_Dataset:_
------------------------

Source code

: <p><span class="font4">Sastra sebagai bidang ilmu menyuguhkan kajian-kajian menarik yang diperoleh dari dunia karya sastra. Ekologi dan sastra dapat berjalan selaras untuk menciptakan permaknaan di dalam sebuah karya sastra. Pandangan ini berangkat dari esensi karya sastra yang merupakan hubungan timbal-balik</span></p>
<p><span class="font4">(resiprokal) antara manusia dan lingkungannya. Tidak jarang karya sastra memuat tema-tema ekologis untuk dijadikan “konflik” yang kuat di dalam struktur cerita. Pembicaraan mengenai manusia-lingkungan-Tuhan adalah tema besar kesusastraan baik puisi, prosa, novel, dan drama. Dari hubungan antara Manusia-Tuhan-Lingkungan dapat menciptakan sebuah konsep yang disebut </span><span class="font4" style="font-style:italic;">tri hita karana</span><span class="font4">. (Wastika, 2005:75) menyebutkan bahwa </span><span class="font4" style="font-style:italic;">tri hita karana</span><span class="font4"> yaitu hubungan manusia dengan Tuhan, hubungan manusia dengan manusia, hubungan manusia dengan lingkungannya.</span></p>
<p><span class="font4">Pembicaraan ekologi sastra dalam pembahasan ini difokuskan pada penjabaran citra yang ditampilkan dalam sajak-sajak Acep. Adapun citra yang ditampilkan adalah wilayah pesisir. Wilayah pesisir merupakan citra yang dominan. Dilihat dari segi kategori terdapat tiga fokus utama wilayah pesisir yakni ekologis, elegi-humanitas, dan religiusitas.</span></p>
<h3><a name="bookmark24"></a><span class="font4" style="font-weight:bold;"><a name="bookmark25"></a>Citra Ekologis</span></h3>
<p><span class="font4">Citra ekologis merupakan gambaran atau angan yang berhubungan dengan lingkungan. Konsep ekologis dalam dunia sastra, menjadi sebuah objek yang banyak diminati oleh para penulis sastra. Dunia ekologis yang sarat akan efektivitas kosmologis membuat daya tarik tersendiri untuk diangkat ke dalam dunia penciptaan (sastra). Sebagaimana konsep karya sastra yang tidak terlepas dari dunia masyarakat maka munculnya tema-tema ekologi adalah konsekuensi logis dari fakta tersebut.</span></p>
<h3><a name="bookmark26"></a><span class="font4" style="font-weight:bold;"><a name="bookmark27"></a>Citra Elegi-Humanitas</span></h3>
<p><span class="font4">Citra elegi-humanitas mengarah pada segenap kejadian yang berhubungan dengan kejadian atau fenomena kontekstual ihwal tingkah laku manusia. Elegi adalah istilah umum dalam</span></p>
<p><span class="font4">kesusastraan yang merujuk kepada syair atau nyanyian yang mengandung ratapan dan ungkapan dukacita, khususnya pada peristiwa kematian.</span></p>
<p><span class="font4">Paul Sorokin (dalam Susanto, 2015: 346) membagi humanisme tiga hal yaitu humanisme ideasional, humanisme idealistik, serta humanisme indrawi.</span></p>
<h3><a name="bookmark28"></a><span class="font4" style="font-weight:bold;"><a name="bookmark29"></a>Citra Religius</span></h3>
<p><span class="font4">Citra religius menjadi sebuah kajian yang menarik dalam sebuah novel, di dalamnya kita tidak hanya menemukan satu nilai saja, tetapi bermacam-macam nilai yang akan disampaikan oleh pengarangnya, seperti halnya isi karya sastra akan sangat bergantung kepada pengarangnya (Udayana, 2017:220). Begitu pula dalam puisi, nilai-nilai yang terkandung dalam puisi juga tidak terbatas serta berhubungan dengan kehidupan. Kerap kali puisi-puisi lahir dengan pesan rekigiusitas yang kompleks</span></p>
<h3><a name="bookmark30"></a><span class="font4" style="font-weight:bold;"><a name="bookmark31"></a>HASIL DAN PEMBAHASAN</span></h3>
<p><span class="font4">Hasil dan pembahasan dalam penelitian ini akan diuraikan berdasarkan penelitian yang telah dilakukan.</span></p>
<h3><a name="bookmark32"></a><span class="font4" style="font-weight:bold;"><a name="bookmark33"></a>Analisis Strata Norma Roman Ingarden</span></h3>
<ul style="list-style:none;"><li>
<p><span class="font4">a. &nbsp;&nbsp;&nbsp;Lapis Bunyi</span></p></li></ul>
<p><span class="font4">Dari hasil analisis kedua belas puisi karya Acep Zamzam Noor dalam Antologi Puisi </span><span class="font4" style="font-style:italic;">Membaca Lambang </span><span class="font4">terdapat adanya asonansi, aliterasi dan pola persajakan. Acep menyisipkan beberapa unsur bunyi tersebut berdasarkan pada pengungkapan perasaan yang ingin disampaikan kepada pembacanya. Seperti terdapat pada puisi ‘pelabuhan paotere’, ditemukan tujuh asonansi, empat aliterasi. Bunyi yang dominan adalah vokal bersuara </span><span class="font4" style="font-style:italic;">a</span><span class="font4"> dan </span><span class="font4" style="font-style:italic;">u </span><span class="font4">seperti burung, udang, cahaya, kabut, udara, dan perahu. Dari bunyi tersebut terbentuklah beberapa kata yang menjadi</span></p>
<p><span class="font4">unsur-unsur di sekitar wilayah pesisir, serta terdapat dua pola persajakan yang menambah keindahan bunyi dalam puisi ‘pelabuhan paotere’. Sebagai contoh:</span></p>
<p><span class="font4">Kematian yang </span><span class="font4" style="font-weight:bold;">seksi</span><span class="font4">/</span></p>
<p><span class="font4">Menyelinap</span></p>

------------------------

_Exercise goal:_
How many of the lines above contain the word "persajakan"? Reply with the number alone.

_Solution:_
2